New to the group, and been looking around for a solution to this issue, and have found serveral possibilites but all having their own down falls, so not sure which way would be be the best practice for accomplishing this.
I have a table which contains a persons stats for a day from a phone system, each record contains a person's specific id, the date of the record, the current position in the company of the person and what formula is to be used for this particular record based on the person's position. Now if it stopped there it is pretty easy and straight forward, the issue comes in where the person in mid stream could change position at any given time, policy is that any position changes begin on the first of the month, but is not always the case depending on the need of the company, that is why I tag each record with the formula id of which one is associated to the position for that person on the given day. Now the formula shouldn't change from fiscal year to fiscal year. Each position within the department corresponds to a formula for calculating a particular key performance indicator(KPI), so if there are 5 positions then there would possibly be 3-5 different formulas to correspond to these positions, to add to the complexity of the issue, I will need to take these KPI's and aggregate them through possibly a weekly, definitely a monthly and 3 month average. Then at the end of the fiscal year an annual.

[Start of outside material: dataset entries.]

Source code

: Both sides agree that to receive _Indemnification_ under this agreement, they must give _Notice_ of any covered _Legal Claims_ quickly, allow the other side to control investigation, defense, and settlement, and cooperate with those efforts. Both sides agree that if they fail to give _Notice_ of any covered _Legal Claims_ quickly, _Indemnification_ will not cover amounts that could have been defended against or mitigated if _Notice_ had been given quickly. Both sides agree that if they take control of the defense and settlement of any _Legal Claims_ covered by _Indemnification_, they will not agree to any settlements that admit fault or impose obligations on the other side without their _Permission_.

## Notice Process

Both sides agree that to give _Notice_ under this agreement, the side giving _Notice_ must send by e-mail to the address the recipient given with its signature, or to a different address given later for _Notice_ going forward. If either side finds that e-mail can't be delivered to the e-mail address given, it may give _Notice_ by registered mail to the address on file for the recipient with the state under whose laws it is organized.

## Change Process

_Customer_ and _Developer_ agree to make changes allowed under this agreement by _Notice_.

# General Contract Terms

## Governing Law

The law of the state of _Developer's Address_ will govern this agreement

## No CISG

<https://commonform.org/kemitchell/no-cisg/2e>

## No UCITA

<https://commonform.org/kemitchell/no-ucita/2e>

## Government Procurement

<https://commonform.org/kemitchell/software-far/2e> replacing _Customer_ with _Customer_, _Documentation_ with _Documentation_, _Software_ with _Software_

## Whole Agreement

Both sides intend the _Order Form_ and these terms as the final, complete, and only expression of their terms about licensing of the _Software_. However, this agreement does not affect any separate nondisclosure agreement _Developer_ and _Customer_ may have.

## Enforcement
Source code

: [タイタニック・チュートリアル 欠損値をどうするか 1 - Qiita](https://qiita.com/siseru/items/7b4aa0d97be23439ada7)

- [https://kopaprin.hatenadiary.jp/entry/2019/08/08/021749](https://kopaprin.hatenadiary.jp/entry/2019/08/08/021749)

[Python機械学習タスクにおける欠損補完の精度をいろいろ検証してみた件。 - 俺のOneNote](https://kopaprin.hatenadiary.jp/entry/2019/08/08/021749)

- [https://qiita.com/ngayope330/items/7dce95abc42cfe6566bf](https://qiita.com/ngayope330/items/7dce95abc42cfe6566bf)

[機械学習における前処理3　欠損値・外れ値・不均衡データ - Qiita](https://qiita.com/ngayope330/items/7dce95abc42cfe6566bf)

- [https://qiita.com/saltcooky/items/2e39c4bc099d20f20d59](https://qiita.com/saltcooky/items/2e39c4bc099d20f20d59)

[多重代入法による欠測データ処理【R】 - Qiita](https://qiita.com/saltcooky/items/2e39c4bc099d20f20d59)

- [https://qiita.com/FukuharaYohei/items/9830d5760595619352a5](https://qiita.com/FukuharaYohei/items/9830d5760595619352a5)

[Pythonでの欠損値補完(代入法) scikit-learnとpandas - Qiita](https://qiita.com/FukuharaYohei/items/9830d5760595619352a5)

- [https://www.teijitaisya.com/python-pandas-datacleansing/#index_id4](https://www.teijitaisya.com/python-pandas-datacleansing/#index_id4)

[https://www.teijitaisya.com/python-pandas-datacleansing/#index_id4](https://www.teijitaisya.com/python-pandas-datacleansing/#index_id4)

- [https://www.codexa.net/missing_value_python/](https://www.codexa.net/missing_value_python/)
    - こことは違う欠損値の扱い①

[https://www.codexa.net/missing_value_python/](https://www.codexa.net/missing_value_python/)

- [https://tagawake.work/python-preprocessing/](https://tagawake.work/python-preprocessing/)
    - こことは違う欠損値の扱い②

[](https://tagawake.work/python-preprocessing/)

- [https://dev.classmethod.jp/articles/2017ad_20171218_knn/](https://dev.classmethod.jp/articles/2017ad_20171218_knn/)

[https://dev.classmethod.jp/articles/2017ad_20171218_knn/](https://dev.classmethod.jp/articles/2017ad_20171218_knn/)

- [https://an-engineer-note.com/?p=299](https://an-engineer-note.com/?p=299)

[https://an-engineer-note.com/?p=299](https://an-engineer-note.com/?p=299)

The processes I have investigated into accomplishing this is dynamic SQL, and cursor, or it maybe a combination of the two, or maybe there is something else I am missing. My thoughts are to bring the data together into a temp table, pass each record through a cursor to get the formula associated with the record, retrieve the correct formula and plug it int a variable, that is used in an SQL statement then insert the final records into another temp table for out put to the client side which would be an ASP.Net page. So though the records count that it would be working with on a daily bases would be small to start out with it will grow quite large. Daily the records will be between 100-250 records, multiply that by 7 days when doing the weekly, by 30 days for a monthly, 90 days for the 3 month, and 365 days for the annual, and so on, as you can see the records quickly get into the thousands, for an annual it could be approximately 73000 records. Now, I will be group by position and conditioning the data as far down as I can before I start processing it through the cursor, so that 73000 could be cut down quite substantially before I run it through.
So the question is, am I on the right track or is there a better way to do this?